[[ Given text, beginning ]]

As an inquisitive lad I searched books (yes, the internet has not always existed) in the library for an explanation of this seemingly counter intuitive behaviour, but found no answer that satisfied. So I adopted my usual approach with such mysteries, that is I would lay awake in bed turning it over in my mind. One night it all clicked into place and I was a happy boy. However, recently during discussions with friends the subject resurfaced but I had forgotten the explanation. So back to a couple of sleepness nights to rediscover the mechanism. I hate to leave such matters hanging.

So here is the flat belt on crowned pulleys explanation. I had to get it written down before I forget again and have to go through the mental gymnastics when the topic next resurfaces.
The "trick" to it all, is to realise that the belt velocity is constant across its width but the pulley velocity is not. Then the relative velocities between pulley and belt work out in accordance with observation.
It is easy to look at it in reverse and think that the part of the belt on the larger diameter is moving faster than the part of the belt on the smaller diam. That leads to the conclusion that the belts would fly off a crowned pulley, which I think is the intuitive reaction of most people. We know different though.

To get an idea of the mechanisms at work we only need look at the crowned pulley and not any parallel pulleys in the loop.
Firstly, let us consider only a slice of half the width of the belt passing over just one side of the pulley as in Fig.1.

Fig.1. Click for full size.

If we consider the linear velocities across the width of the belt, say V1, V2 and V3, shown near the bottom of Fig.1, we can see that they must be equal or the belt would be tearing itself apart. We known that is not happening. In other words the linear forward velocity of all points on the belt must be equal.

[[ Given text, end ]]
[[ Given entries, beginning ]]

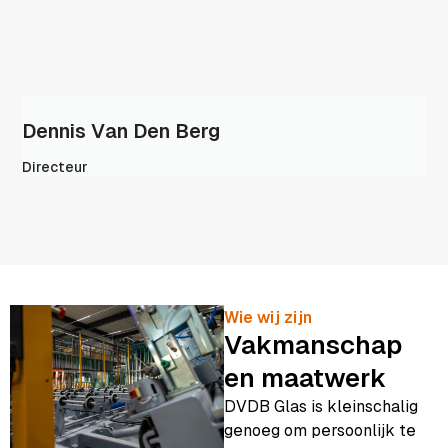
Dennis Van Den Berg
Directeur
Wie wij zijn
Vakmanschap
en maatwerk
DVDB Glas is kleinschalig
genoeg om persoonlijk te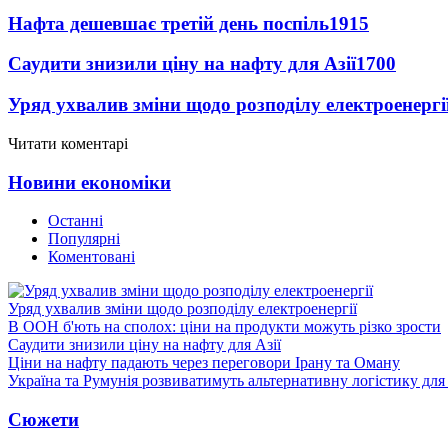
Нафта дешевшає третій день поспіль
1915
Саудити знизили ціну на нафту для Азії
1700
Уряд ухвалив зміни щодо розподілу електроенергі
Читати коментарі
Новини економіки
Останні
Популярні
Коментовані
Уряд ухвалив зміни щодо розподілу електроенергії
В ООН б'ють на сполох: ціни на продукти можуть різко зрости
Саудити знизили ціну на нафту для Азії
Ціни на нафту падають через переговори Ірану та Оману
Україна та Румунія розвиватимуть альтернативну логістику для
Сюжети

[[ Given entries, end ]]
[[ Given entries, beginning ]]

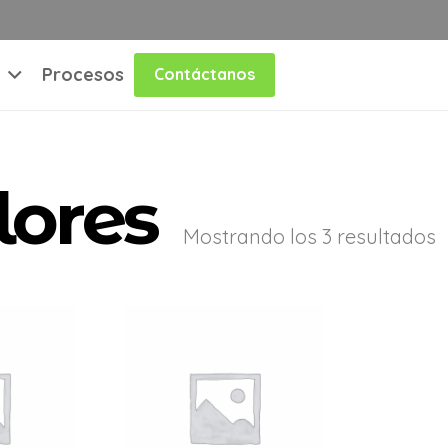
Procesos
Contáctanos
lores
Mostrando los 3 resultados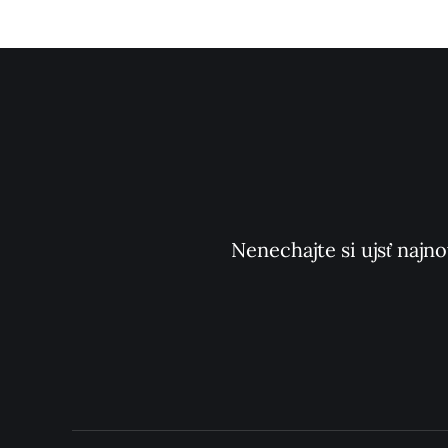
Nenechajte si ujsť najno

[[ Given entries, end ]]

• _Required action A_
According to the crowned pulley passage, what is the "trick" to understanding how a flat belt behaves on a crowned pulley?
• _Required action B_
Decide whether each statement agrees with the crowned pulley passage, and support each answer with the deciding words quoted from it.
(i) As a boy, the author found a satisfying explanation in library books.
(ii) Only the crowned pulley, and not any parallel pulleys in the loop, needs to be examined to understand the mechanisms at work.
(iii) The author thinks most people intuitively expect a belt to stay on a crowned pulley.
• _Required action C_
Extend the crowned pulley passage past its final sentence, carrying the explanation forward.

• _Response area A_
It is realizing that the belt velocity is constant across its width but the pulley velocity is not.

• _Response area B_
(i) No: "found no answer that satisfied."
(ii) Yes: "we only need look at the crowned pulley and not any parallel pulleys in the loop."
(iii) No: "That leads to the conclusion that the belts would fly off a crowned pulley, which I think is the intuitive reaction of most people."

• _Response area C_
Now consider the circumferencial velocity of the pulley surface at points P1 and P2. Due to different diameters at these points it is obvious that P! has a higher velocity than P2.
The only way that we can reconcile this with a belt which has a constant velocity across its surface is to realize that over most of the contact area between belt and pulley there is slip of varying magnitude.
Fig.2 shows us a view looking from "A" in Fig.1.

Fig.2.

It is reasonable to assume that somewhere around half way between points 1 and 2 the belt and pulley surface will be travelling at matched velocities. So at point 2 the belt will be travelling faster relative to the pulley surface and at point 1 the belt will be slower than the pulley. This means that the belt will be trying to climb up the crown of the pulley, as in Fig.3. Think of a car in a curve, the outer wheels will be travelling faster that the inner wheels. The belt is like the car and the pulley surface is like the road surface.

Fig.3.

Let us now put a new full width belt on the pulleys in place of our sliced belt as in Fig.4.

Fig.4.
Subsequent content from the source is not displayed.